**Aim of the task**.
Only lines with the word "komunikasi" belong in the answer; copy them from the records below.

**Given information**.
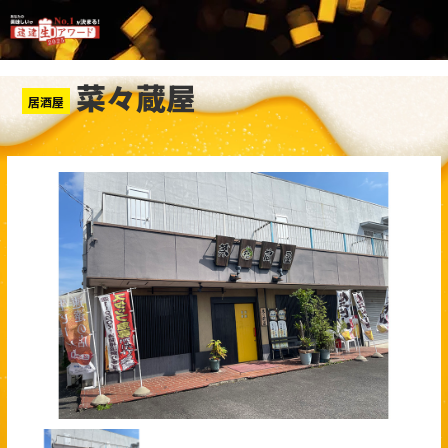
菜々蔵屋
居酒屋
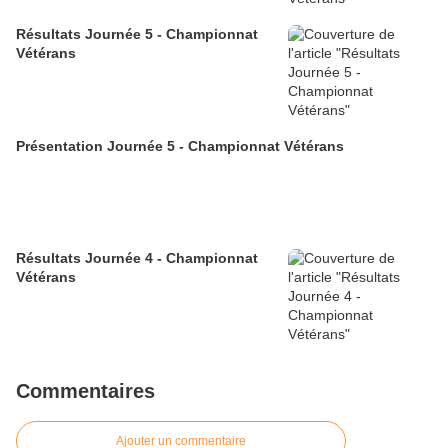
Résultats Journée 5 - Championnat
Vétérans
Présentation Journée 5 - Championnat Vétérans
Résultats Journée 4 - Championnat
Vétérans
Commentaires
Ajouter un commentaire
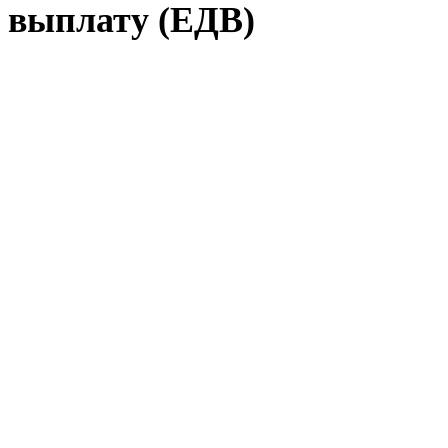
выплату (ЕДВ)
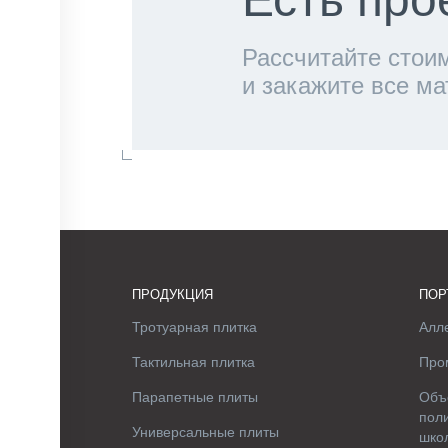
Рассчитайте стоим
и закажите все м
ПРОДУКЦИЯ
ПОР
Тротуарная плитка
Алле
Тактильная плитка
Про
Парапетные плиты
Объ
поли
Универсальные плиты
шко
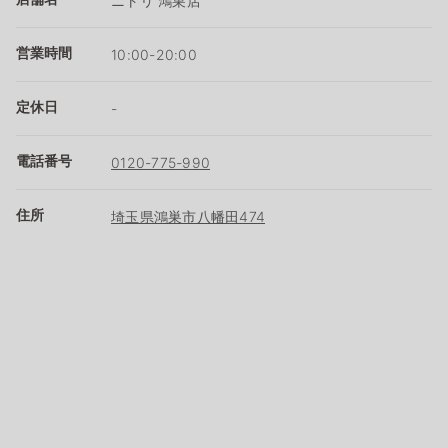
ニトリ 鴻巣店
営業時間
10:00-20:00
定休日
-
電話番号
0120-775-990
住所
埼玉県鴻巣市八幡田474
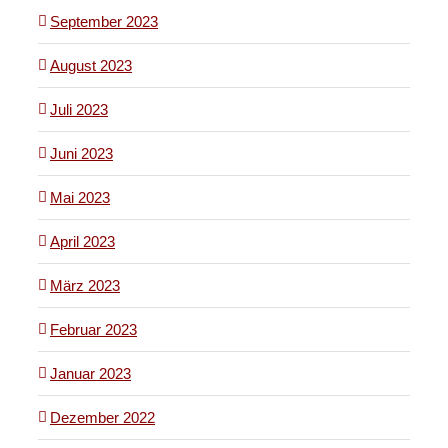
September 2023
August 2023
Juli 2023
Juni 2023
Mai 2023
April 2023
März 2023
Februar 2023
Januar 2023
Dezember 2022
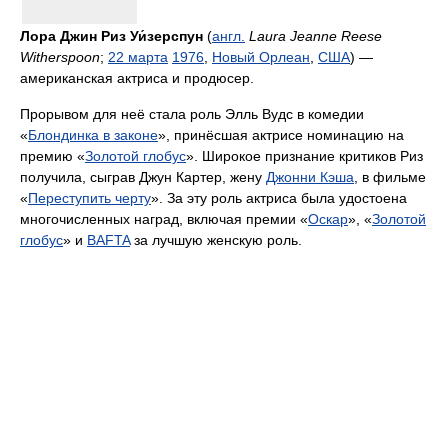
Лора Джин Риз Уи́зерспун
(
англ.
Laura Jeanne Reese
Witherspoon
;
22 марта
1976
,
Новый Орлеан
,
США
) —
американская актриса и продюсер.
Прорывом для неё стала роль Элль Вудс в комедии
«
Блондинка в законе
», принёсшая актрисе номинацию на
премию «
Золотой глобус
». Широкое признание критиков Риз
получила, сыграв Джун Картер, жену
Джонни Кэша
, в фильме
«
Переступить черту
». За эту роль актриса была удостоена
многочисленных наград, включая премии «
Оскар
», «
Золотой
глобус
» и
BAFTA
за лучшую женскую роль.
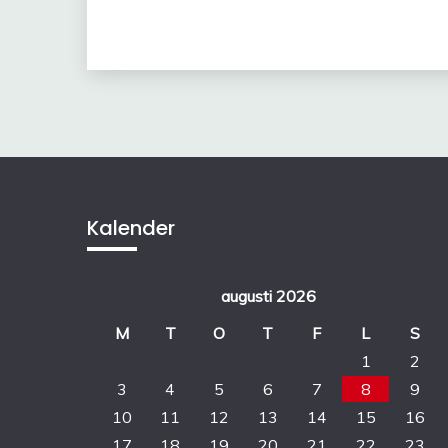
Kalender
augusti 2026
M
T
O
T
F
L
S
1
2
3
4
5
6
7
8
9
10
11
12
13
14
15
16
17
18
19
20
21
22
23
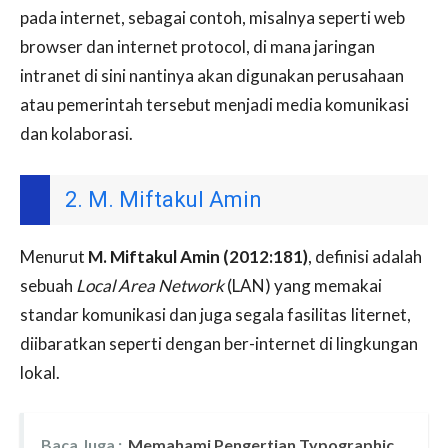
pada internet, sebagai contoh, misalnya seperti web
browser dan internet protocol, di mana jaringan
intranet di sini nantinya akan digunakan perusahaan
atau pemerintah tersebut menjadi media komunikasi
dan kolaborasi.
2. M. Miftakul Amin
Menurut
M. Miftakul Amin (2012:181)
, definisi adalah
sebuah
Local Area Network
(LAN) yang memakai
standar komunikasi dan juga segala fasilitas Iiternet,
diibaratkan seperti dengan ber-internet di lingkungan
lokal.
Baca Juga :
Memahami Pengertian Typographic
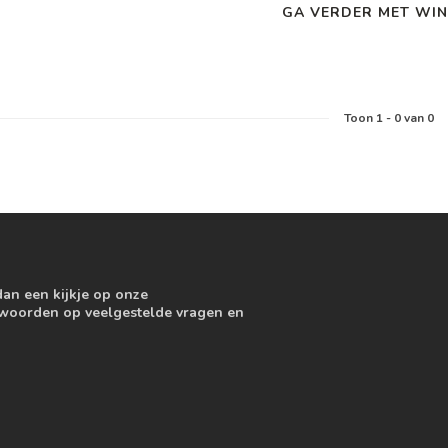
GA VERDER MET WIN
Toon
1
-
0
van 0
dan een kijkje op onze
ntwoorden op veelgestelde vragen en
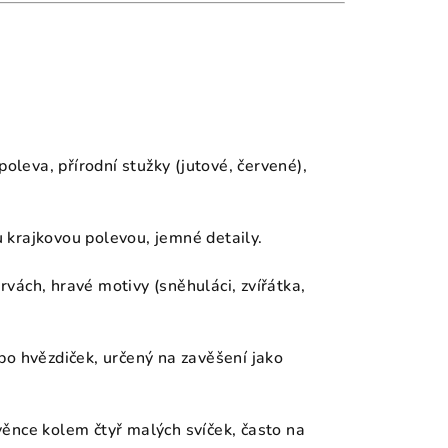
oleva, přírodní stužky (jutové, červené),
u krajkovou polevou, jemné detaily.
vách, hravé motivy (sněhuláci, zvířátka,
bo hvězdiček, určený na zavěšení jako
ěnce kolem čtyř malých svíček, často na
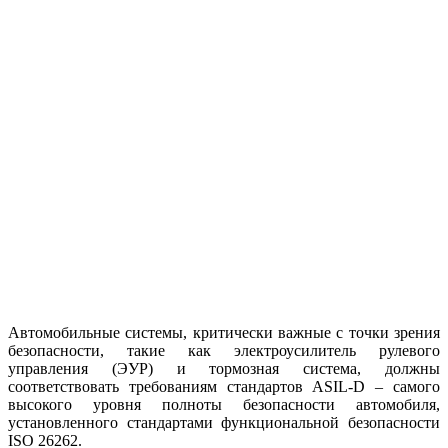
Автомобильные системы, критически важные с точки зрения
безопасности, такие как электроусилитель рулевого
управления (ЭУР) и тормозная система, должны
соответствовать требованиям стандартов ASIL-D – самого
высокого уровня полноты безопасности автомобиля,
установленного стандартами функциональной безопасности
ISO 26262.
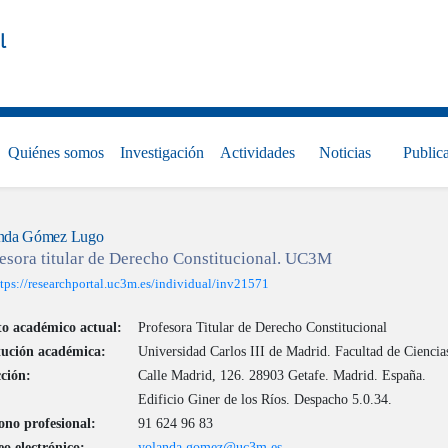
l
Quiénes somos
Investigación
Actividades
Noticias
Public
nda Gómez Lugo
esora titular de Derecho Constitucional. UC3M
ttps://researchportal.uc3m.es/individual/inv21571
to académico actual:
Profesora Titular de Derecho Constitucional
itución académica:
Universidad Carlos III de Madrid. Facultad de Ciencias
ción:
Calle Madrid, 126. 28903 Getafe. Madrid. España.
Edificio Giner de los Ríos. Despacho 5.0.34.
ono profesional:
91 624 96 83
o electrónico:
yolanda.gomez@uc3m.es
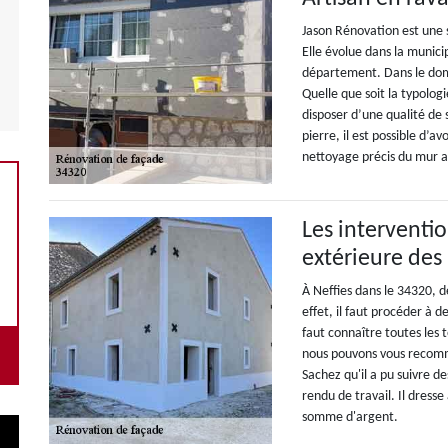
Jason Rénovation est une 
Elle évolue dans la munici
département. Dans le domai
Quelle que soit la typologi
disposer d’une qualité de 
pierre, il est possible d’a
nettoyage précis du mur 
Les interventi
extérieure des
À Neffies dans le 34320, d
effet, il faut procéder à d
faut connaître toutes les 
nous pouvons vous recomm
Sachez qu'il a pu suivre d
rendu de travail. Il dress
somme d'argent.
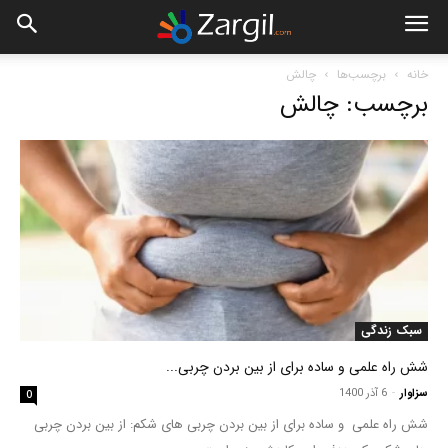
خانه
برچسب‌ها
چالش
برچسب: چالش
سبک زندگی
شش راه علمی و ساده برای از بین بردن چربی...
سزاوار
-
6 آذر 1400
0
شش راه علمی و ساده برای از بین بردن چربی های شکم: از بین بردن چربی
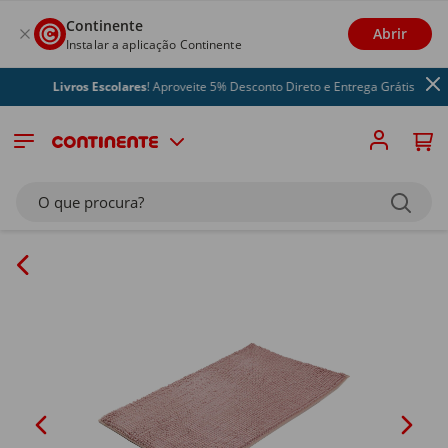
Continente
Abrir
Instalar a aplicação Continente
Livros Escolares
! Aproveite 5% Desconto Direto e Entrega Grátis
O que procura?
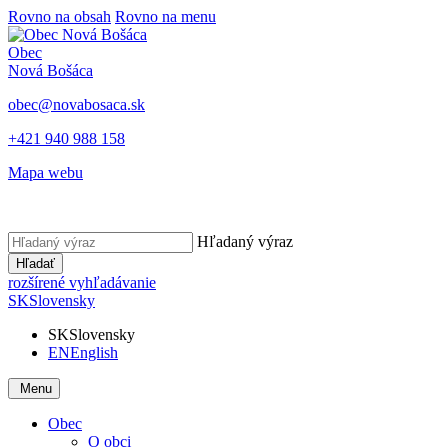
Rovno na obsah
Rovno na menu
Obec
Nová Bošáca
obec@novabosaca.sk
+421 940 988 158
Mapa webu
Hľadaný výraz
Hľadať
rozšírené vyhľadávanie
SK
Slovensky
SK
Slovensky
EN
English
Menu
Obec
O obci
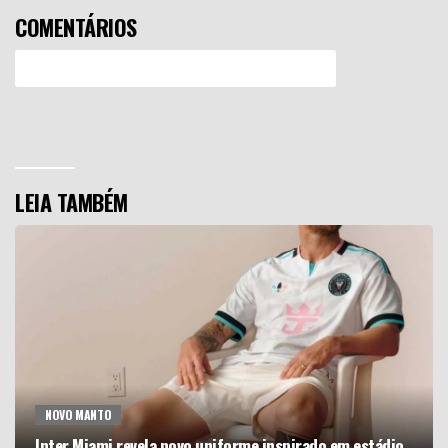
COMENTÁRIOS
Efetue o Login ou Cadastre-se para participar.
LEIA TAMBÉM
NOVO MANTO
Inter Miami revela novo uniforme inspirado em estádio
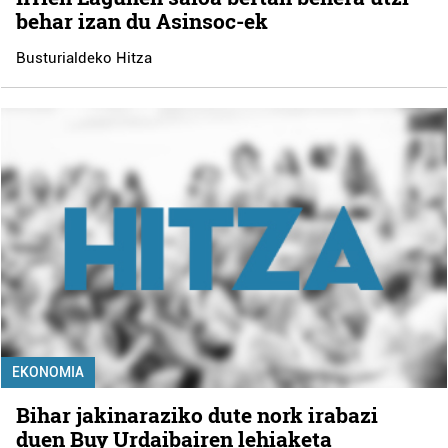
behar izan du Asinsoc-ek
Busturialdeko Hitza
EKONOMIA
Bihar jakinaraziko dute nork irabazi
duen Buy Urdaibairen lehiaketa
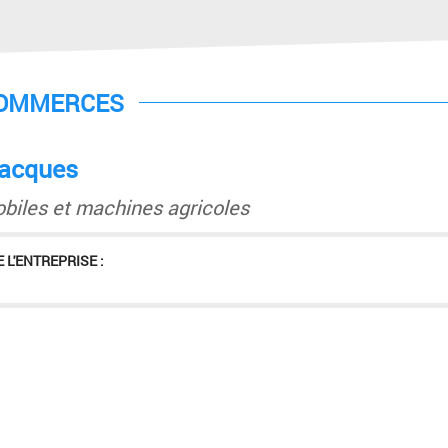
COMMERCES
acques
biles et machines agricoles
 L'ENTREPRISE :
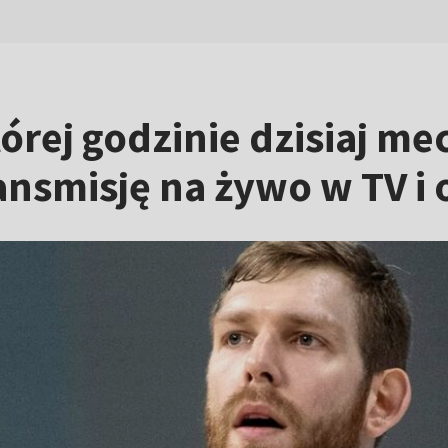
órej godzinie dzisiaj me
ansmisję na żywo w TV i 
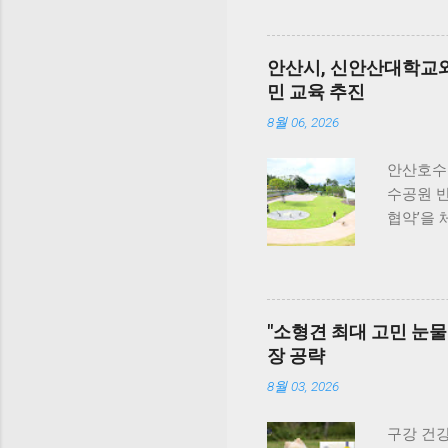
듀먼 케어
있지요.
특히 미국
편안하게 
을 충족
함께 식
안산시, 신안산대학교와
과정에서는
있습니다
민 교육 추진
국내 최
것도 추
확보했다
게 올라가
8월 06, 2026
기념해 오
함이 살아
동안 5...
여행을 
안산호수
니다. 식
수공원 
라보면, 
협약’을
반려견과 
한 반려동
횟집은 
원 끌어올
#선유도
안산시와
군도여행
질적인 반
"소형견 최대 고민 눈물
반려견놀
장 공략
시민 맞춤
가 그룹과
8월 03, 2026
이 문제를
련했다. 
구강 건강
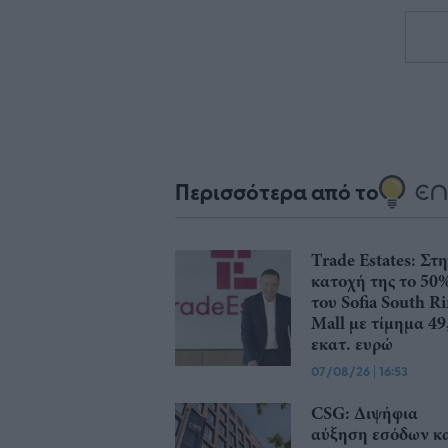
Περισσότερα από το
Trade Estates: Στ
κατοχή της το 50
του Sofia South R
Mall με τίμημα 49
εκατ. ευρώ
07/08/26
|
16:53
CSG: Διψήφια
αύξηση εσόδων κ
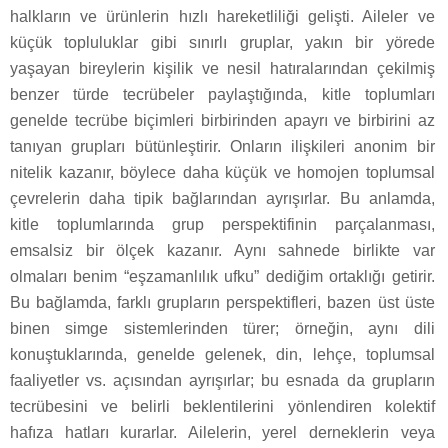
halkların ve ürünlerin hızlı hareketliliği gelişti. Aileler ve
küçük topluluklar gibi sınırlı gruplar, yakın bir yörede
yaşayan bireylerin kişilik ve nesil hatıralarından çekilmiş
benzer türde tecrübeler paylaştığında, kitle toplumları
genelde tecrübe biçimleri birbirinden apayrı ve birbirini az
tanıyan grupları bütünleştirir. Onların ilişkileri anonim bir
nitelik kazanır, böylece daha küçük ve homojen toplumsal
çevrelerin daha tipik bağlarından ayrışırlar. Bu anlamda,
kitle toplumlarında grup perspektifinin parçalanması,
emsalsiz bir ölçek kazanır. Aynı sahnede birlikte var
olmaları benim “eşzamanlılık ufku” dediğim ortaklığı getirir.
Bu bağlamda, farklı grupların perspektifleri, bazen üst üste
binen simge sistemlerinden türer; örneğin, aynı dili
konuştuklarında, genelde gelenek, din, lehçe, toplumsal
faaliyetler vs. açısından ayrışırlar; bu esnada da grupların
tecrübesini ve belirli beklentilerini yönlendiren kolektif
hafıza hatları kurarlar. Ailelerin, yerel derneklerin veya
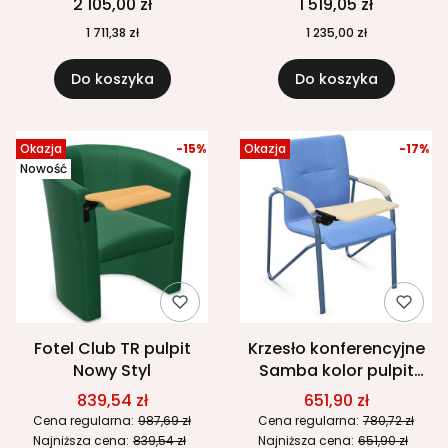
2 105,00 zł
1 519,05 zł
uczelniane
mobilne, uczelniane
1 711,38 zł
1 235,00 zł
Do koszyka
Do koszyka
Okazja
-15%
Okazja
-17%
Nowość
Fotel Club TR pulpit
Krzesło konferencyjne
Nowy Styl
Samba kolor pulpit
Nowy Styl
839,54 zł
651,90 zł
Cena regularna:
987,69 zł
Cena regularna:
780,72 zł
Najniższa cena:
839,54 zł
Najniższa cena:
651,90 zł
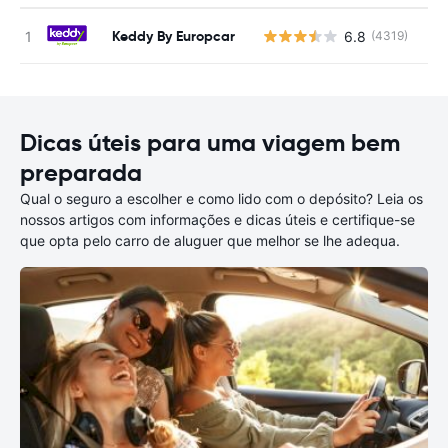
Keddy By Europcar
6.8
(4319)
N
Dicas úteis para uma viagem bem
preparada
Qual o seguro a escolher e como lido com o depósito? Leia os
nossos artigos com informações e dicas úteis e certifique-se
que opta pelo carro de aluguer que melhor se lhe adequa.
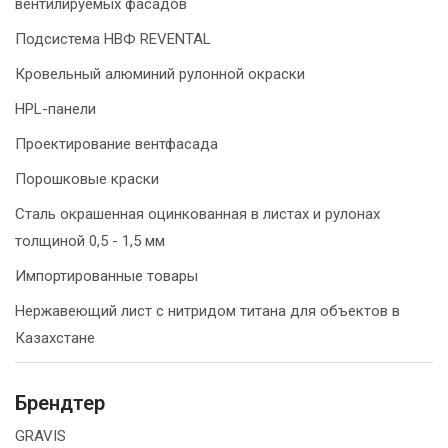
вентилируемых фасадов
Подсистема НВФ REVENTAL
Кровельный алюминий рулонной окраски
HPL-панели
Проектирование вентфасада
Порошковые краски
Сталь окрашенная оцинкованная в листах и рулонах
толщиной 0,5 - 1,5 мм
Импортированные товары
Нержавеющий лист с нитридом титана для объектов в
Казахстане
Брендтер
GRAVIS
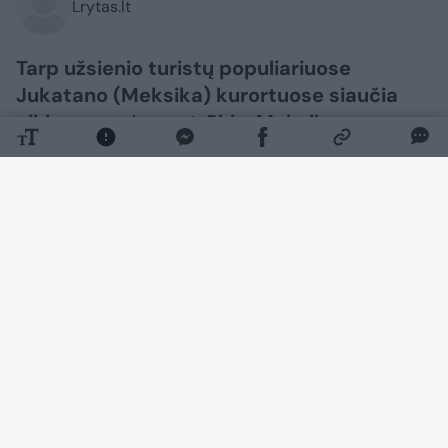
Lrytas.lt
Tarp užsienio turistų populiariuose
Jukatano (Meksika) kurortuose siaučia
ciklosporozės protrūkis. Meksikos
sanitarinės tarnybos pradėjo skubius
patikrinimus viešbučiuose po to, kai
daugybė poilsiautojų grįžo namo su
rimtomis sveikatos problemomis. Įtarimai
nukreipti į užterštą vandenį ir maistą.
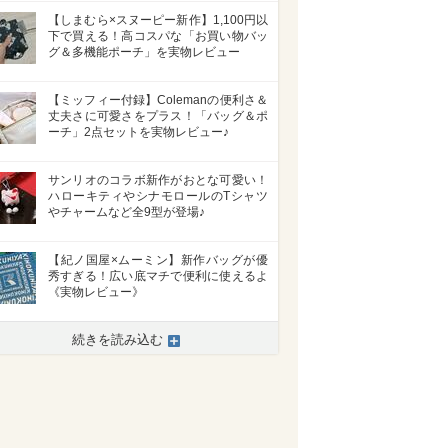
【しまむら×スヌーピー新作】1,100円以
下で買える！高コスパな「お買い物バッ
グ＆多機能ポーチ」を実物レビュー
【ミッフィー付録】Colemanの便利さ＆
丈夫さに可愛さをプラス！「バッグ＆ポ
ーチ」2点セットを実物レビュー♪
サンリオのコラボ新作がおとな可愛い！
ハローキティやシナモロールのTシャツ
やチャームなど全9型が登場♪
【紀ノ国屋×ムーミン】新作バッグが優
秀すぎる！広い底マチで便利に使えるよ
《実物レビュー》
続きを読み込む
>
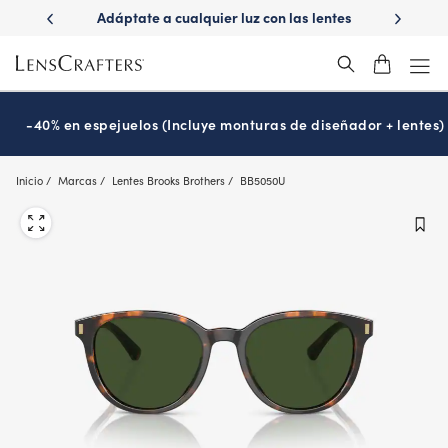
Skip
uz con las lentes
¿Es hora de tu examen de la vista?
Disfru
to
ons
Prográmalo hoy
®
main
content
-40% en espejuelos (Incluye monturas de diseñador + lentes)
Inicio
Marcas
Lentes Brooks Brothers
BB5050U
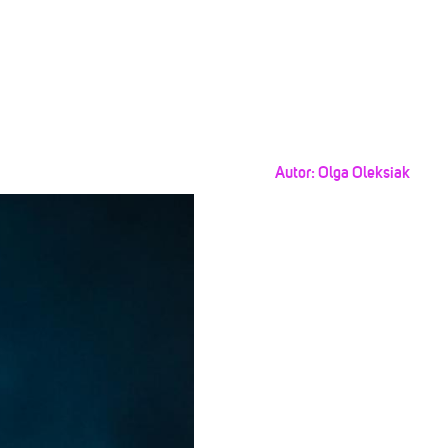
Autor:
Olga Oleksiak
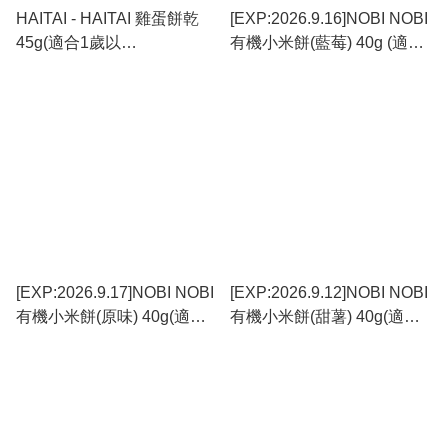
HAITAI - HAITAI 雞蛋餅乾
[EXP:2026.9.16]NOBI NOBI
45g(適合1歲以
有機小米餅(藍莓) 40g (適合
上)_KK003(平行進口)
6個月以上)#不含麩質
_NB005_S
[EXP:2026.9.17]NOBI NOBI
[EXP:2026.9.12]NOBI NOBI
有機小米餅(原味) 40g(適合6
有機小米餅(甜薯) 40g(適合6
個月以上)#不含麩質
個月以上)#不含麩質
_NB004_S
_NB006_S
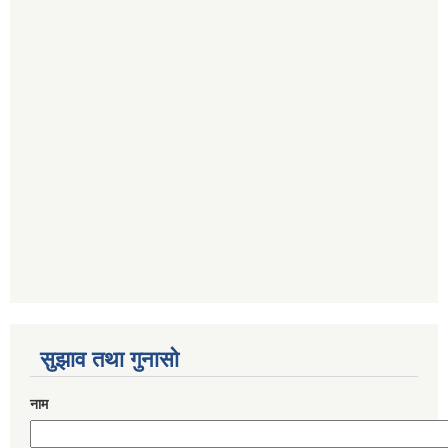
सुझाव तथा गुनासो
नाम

**Answer box**.
atau pemerintah tersebut menjadi media komunikasi
standar komunikasi dan juga segala fasilitas Iiternet,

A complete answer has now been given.